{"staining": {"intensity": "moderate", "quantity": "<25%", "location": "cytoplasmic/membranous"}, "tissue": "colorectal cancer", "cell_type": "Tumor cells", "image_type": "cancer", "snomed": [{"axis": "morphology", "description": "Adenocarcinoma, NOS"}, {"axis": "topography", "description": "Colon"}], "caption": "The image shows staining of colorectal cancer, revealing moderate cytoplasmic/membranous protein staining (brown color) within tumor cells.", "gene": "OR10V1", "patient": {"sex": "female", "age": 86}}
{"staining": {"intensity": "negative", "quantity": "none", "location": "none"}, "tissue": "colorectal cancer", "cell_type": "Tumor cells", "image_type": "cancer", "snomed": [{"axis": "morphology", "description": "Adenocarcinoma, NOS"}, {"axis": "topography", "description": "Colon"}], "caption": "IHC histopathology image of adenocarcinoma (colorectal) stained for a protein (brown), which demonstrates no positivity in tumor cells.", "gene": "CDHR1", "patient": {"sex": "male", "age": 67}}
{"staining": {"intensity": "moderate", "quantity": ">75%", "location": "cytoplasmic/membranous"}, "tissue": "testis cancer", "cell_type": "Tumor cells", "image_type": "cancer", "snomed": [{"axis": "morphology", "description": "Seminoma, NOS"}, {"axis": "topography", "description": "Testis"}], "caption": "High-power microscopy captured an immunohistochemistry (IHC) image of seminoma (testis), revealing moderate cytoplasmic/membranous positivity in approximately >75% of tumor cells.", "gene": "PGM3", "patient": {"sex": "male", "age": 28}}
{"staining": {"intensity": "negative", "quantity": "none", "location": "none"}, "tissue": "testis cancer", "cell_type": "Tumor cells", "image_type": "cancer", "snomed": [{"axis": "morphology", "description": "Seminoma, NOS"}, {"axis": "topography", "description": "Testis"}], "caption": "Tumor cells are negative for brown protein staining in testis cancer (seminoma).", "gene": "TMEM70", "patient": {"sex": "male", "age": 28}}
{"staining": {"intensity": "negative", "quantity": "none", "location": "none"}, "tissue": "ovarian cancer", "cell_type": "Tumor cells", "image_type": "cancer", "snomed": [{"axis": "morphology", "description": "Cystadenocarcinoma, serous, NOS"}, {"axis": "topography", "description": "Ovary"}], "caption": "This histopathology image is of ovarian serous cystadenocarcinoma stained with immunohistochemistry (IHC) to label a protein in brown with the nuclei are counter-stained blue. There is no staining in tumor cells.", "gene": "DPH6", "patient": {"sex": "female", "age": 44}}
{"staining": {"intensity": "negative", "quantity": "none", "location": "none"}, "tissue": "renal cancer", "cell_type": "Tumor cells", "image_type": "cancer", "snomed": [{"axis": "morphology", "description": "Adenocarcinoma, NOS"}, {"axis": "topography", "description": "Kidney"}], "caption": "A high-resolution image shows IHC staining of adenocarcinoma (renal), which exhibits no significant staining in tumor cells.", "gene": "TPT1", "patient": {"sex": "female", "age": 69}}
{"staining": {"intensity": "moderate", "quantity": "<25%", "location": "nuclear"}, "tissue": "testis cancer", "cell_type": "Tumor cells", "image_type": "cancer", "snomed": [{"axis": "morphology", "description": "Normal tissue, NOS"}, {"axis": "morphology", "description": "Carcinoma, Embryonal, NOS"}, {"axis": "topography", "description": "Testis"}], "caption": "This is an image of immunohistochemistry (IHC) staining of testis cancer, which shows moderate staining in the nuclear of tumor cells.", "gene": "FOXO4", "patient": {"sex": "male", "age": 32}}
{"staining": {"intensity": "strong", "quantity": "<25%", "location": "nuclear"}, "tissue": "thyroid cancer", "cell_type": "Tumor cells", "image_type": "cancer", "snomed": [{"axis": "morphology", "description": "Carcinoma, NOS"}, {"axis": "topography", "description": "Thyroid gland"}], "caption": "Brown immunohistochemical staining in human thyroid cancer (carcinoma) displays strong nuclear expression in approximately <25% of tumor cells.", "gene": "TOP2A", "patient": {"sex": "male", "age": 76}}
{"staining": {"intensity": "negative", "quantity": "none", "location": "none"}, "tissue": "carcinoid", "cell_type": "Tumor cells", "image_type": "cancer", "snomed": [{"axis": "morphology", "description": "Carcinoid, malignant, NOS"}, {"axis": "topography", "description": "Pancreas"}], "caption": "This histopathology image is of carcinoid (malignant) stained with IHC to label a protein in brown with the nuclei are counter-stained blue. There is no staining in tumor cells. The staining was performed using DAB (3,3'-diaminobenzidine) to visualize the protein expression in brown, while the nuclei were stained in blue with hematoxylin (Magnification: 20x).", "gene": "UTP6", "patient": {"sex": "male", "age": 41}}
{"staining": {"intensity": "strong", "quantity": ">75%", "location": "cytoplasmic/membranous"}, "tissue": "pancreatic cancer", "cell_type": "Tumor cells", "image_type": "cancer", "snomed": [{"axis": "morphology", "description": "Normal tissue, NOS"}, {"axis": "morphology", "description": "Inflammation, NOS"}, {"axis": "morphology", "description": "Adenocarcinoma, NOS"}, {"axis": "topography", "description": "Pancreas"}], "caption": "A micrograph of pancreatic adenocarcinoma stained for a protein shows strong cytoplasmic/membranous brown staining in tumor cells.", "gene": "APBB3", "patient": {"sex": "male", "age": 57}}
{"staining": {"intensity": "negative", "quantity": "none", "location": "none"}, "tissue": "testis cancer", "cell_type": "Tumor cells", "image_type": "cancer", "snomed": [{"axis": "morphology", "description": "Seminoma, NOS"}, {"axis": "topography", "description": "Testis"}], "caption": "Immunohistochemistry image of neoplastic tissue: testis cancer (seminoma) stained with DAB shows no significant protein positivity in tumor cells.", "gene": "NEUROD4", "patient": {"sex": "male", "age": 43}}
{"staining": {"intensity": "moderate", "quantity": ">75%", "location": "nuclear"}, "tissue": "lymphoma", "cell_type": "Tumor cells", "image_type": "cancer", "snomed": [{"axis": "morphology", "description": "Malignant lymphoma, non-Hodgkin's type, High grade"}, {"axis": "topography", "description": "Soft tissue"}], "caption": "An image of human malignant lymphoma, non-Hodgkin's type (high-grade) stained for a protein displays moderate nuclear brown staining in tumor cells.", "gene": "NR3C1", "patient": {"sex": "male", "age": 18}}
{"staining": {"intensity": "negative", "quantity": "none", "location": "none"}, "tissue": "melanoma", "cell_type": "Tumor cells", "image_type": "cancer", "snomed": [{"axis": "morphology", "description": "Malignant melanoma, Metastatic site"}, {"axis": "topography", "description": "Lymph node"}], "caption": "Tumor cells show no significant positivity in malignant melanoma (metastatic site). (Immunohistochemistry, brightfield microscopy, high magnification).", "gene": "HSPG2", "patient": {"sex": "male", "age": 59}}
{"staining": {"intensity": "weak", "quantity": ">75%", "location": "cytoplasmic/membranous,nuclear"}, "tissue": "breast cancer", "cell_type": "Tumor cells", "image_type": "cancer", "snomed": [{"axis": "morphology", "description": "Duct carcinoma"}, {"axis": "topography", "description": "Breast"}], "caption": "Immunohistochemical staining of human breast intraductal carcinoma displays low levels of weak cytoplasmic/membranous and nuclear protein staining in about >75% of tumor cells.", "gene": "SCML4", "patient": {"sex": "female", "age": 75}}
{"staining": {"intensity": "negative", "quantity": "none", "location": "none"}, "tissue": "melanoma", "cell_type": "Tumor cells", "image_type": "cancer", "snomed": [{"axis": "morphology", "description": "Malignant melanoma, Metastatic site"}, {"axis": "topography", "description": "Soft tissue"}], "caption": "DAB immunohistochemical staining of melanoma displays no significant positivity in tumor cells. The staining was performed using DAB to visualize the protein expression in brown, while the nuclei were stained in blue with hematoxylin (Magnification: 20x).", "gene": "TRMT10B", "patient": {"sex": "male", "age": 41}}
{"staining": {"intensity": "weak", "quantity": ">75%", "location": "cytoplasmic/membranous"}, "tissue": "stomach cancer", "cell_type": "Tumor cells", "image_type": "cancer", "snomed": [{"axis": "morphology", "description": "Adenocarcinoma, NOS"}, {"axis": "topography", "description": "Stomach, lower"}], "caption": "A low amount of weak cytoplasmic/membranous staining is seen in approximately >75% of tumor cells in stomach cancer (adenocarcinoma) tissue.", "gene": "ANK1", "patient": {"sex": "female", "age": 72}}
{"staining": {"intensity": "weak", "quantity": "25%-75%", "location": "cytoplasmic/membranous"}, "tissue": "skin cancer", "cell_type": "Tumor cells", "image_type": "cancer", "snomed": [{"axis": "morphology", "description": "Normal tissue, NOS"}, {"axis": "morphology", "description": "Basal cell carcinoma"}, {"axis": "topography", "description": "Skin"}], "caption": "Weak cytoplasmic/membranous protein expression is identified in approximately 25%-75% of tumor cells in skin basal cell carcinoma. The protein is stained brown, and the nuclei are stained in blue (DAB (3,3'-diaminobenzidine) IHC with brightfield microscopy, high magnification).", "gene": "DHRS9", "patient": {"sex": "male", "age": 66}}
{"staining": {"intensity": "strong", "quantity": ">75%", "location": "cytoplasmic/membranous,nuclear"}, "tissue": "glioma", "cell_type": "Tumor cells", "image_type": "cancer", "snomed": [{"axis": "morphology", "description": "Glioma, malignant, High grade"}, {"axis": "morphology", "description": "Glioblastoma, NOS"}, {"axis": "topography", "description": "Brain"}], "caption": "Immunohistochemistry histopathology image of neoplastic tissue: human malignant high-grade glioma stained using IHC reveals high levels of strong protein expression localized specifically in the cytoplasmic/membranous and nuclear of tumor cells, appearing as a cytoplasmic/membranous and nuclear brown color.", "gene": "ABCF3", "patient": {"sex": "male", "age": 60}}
◇ ◇ ◇ ◇ ◇
WHAT IS EXPECTED
Set the lines down exactly, from the first line of the records to the line where "image of adenocarcinoma" appears, with both ends kept.

RESULT OF THIS TASK
{"staining": {"intensity": "moderate", "quantity": "<25%", "location": "cytoplasmic/membranous"}, "tissue": "colorectal cancer", "cell_type": "Tumor cells", "image_type": "cancer", "snomed": [{"axis": "morphology", "description": "Adenocarcinoma, NOS"}, {"axis": "topography", "description": "Colon"}], "caption": "The image shows staining of colorectal cancer, revealing moderate cytoplasmic/membranous protein staining (brown color) within tumor cells.", "gene": "OR10V1", "patient": {"sex": "female", "age": 86}}
{"staining": {"intensity": "negative", "quantity": "none", "location": "none"}, "tissue": "colorectal cancer", "cell_type": "Tumor cells", "image_type": "cancer", "snomed": [{"axis": "morphology", "description": "Adenocarcinoma, NOS"}, {"axis": "topography", "description": "Colon"}], "caption": "IHC histopathology image of adenocarcinoma (colorectal) stained for a protein (brown), which demonstrates no positivity in tumor cells.", "gene": "CDHR1", "patient": {"sex": "male", "age": 67}}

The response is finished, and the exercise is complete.